- Sonai Location in Uttar Pradesh, India
- Coordinates: 27°21′28″N 78°55′10″E﻿ / ﻿27.35766°N 78.91948°E
- Country: India
- State: Uttar Pradesh
- District: Mainpuri
- Tehsil: Mainpuri

Area
- • Total: 9.259 km^{2} (3.575 sq mi)

Population (2011)
- • Total: 4,355
- • Density: 470.4/km^{2} (1,218/sq mi)
- Time zone: UTC+5:30 (IST)
- PIN: 205265

= Sonai, Mainpuri =

Village in Uttar Pradesh, India

Sonai is a village in Kuraoli block of Mainpuri district, Uttar Pradesh, India. As of 2011, it had a population of 4,355, in 711 households.

== Demographics ==
As of 2011, Sonai had a population of 4,355, in 711 households. This population was 53.8% male (2,341) and 46.2% female (2,014). The 0-6 age group numbered 714 (385 male and 329 female), or 16.4% of the total population. 1,000 residents were members of Scheduled Castes, or 23.0% of the total.

The 1981 census recorded Sonai as having a population of 2,681 people, in 495 households.

The 1961 census recorded Sonai as comprising 4 hamlets, with a total population of 1,998 people (1,072 male and 926 female), in 390 households and 285 physical houses. The area of the village was given as 2,310 acres and it had a post office at that point.

== Infrastructure ==
As of 2011, Sonai had 2 primary schools. Drinking water was provided by hand pump; there were no public toilets. The village had a post office but no public library; there was at least some access to electricity for all purposes. Streets were made of both kachcha and pakka materials.

============

**WHAT TO PRODUCE:**
Reproduce the passage of the article on Sonai starting at "Village in Uttar" and ending at "in 495 households.".

[Records in a dataset]
============

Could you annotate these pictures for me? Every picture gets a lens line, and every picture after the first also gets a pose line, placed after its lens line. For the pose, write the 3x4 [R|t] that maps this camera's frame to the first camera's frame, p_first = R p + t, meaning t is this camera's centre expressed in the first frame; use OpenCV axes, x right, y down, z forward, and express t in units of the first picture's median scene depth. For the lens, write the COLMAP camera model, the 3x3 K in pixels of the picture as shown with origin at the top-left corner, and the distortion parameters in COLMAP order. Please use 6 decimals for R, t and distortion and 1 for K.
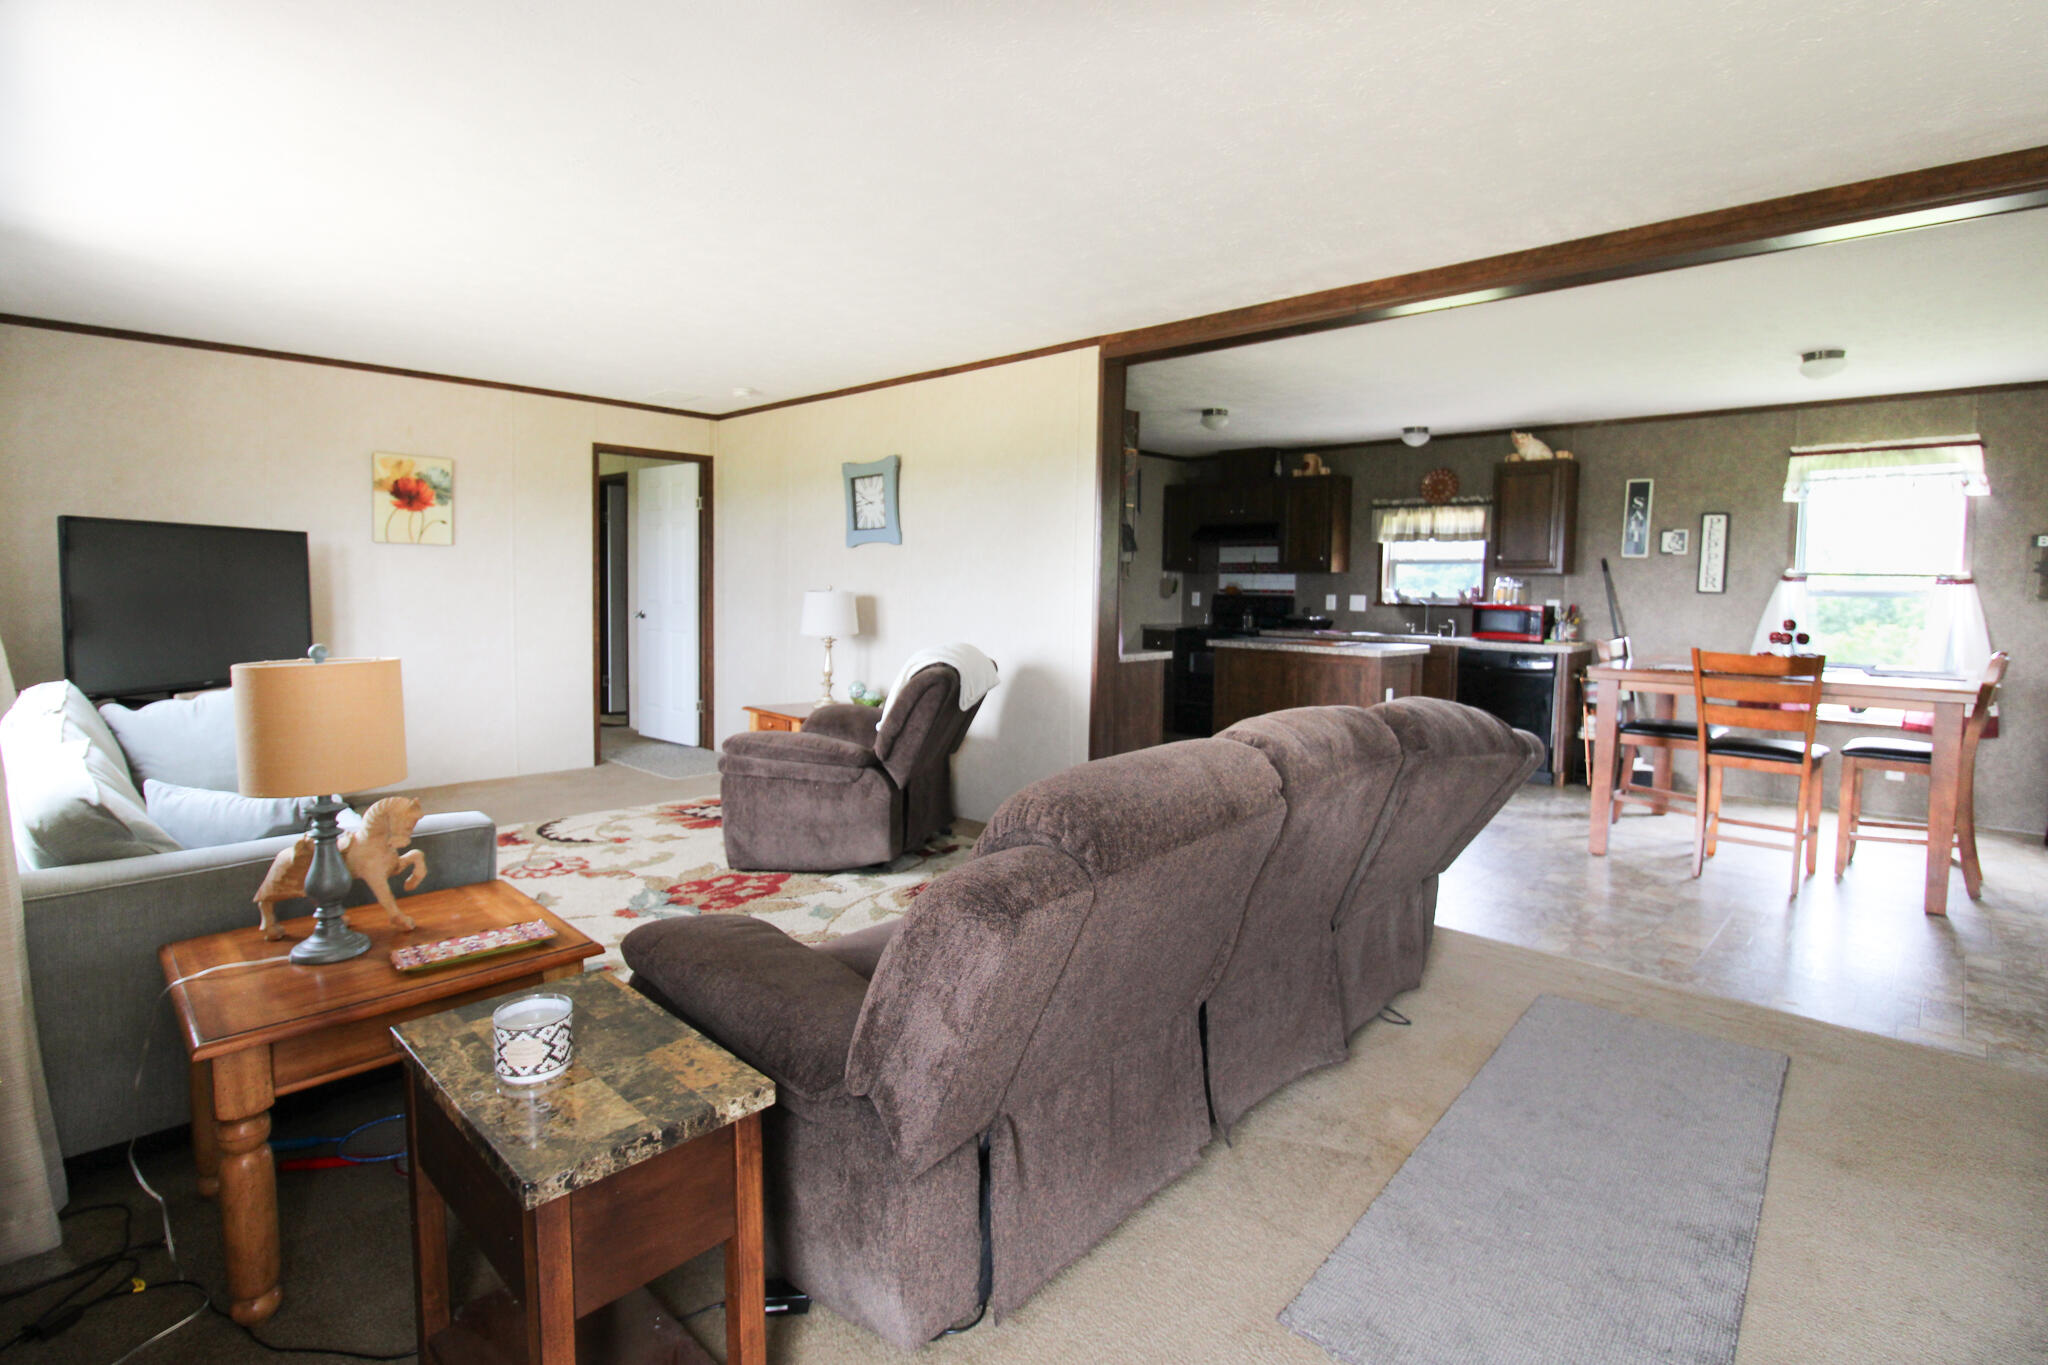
lens RADIAL K [[976.2, 0, 999.6], [0, 976.2, 641.0], [0, 0, 1]] dist [-0.000245, -0.013302]
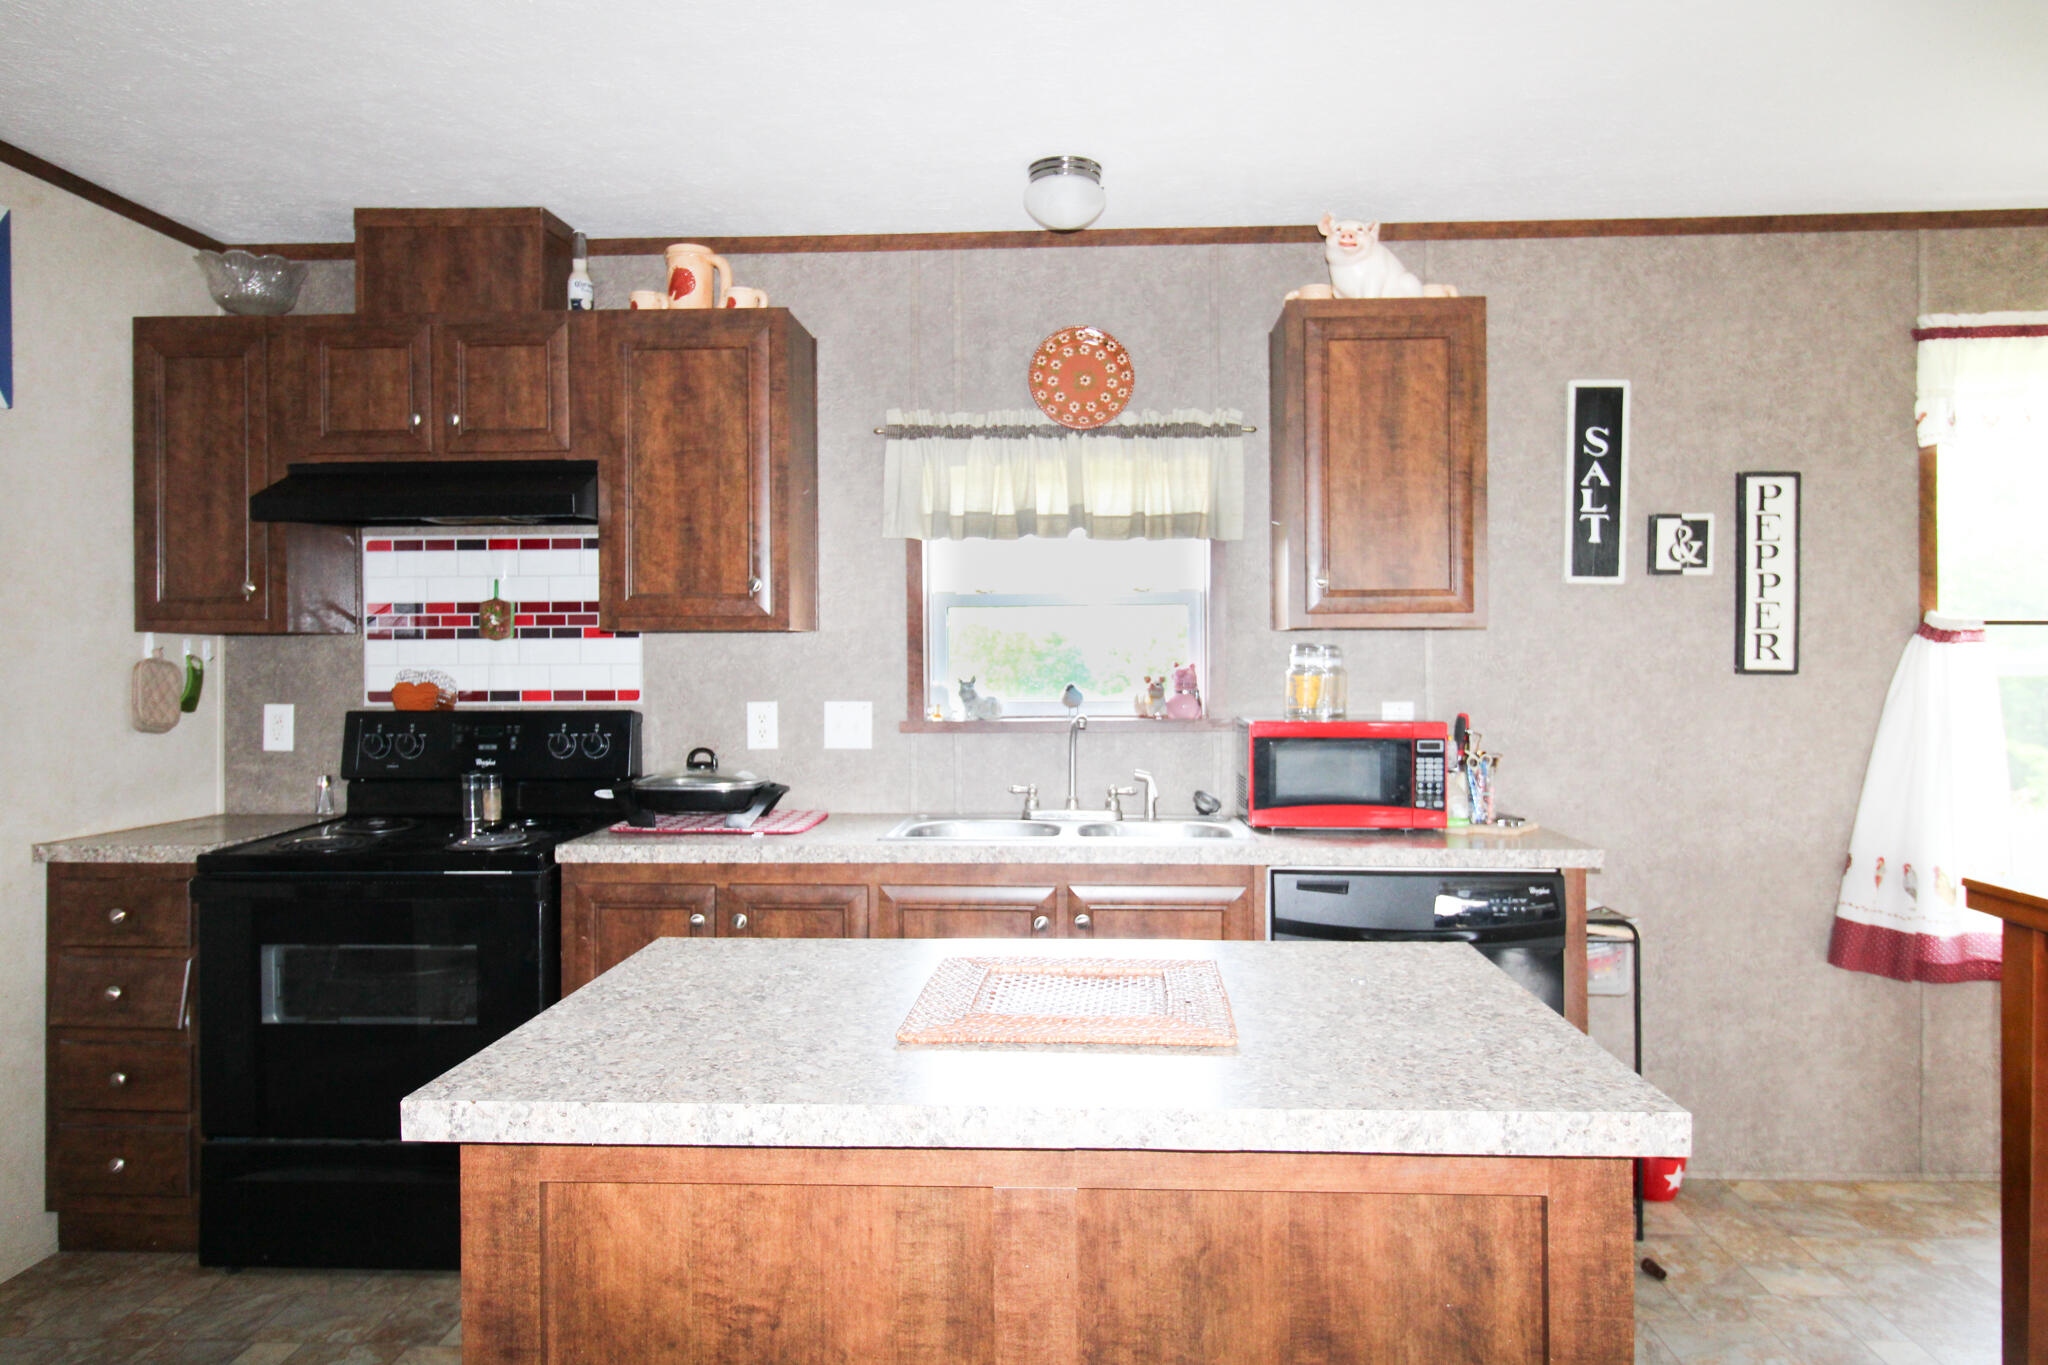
lens RADIAL K [[1278.3, 0, 1041.1], [0, 1278.3, 657.4], [0, 0, 1]] dist [0.010436, -0.013561]
pose [[0.741643, -0.017447, 0.670568, 0.152274], [0.056408, 0.997743, -0.036428, -0.049860], [-0.668419, 0.064842, 0.740953, 0.754276]]
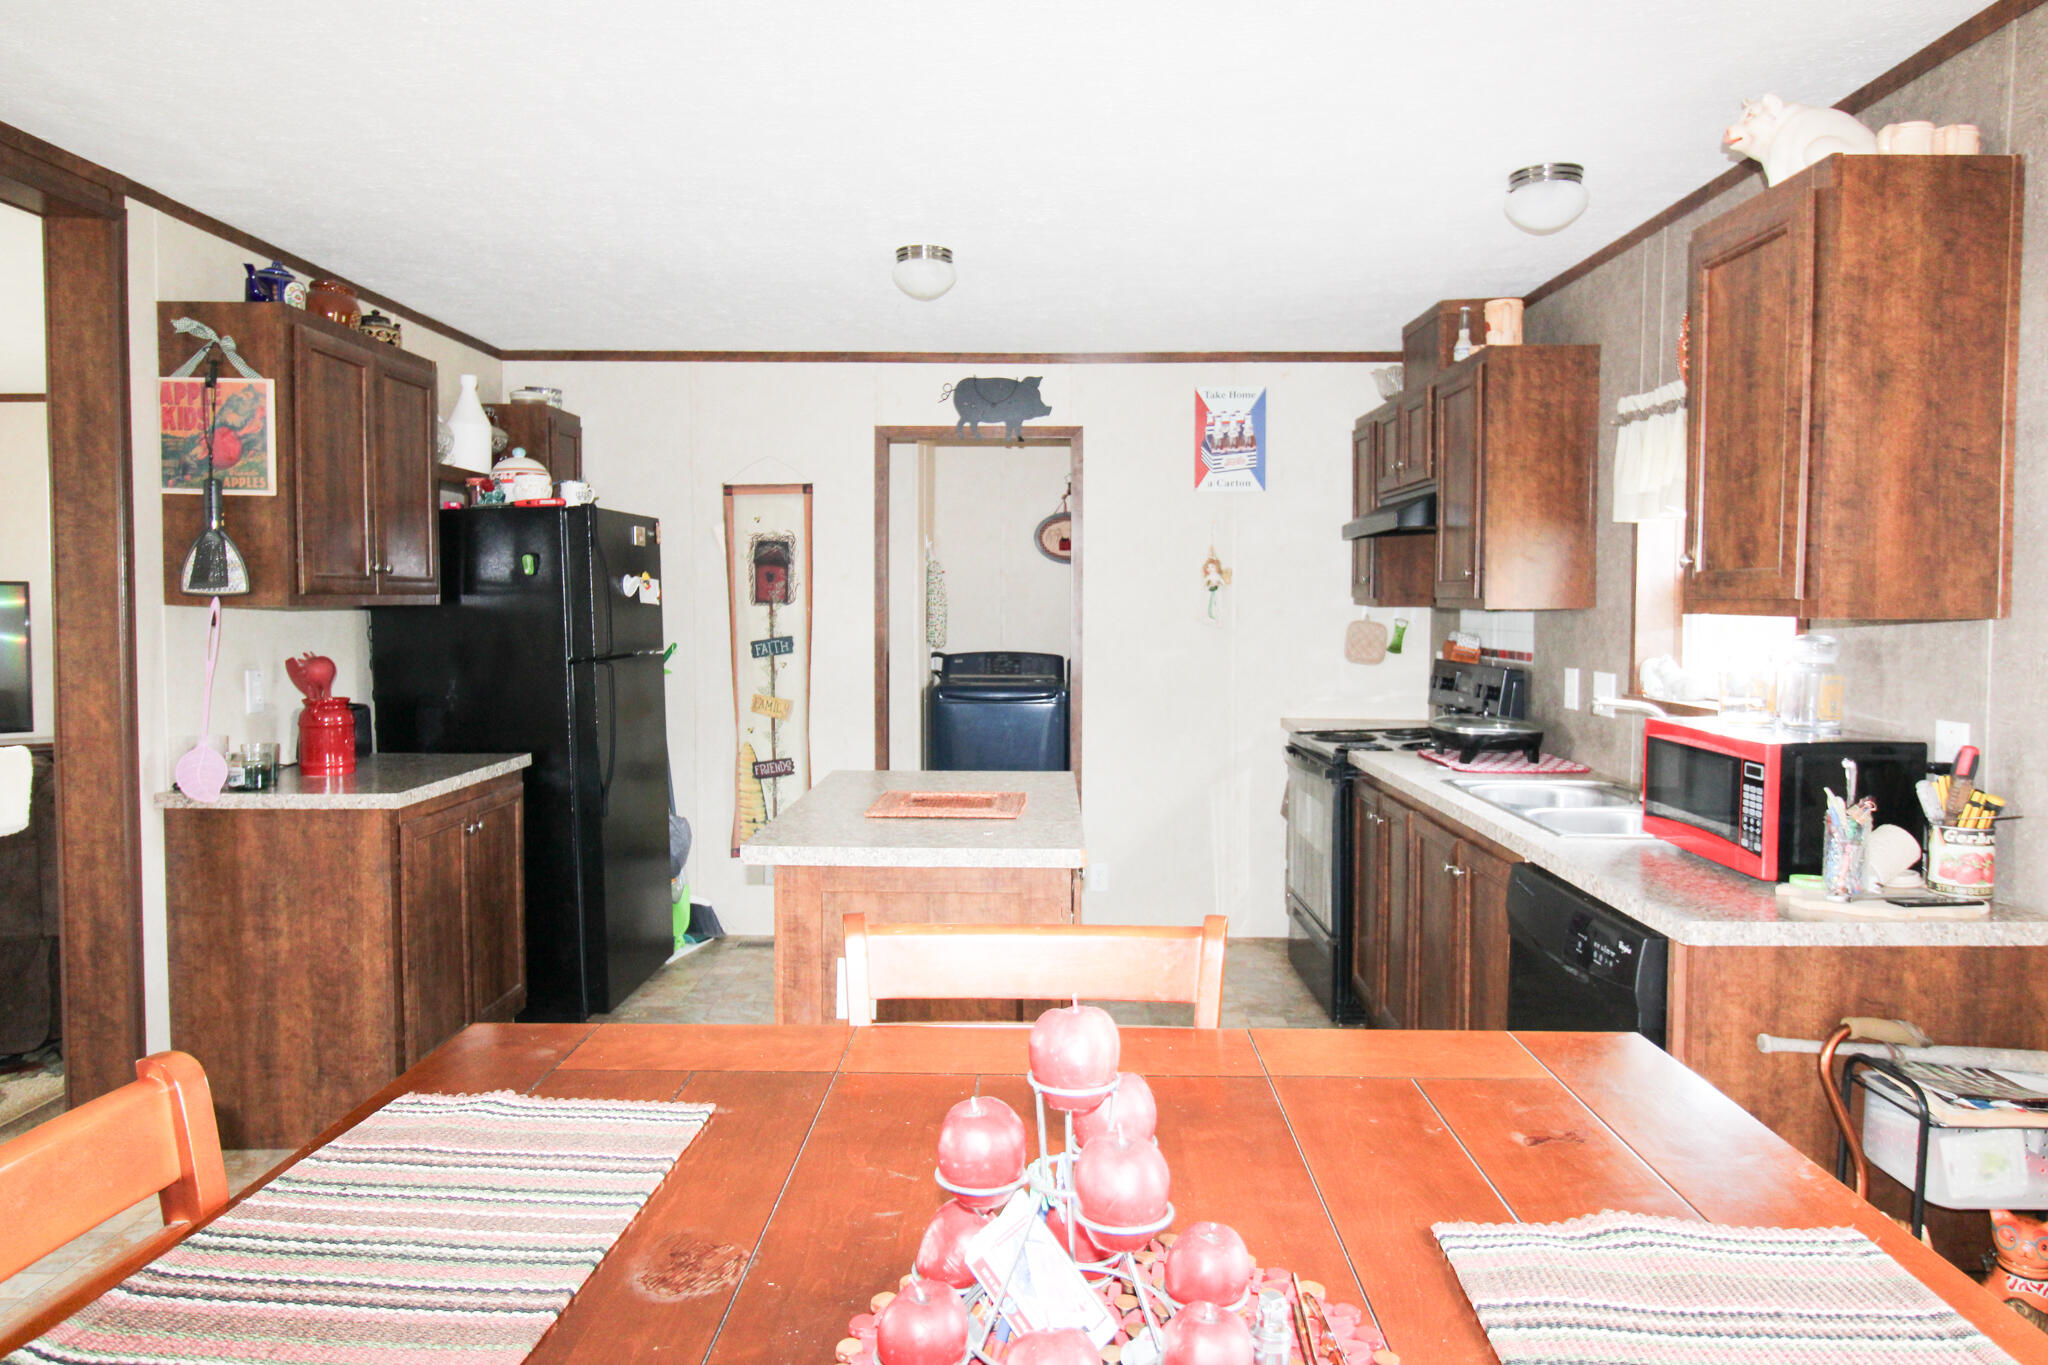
lens RADIAL K [[1293.9, 0, 1038.9], [0, 1293.9, 654.1], [0, 0, 1]] dist [0.009988, -0.013440]
pose [[0.703048, 0.019786, -0.710867, 0.657636], [-0.038011, 0.999229, -0.009780, -0.048494], [0.710126, 0.033896, 0.703258, 0.613412]]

============

**RESPONSE TO THIS TASK:**
Village in Uttar Pradesh, India

Sonai is a village in Kuraoli block of Mainpuri district, Uttar Pradesh, India. As of 2011, it had a population of 4,355, in 711 households.

== Demographics ==
As of 2011, Sonai had a population of 4,355, in 711 households. This population was 53.8% male (2,341) and 46.2% female (2,014). The 0-6 age group numbered 714 (385 male and 329 female), or 16.4% of the total population. 1,000 residents were members of Scheduled Castes, or 23.0% of the total.

The 1981 census recorded Sonai as having a population of 2,681 people, in 495 households.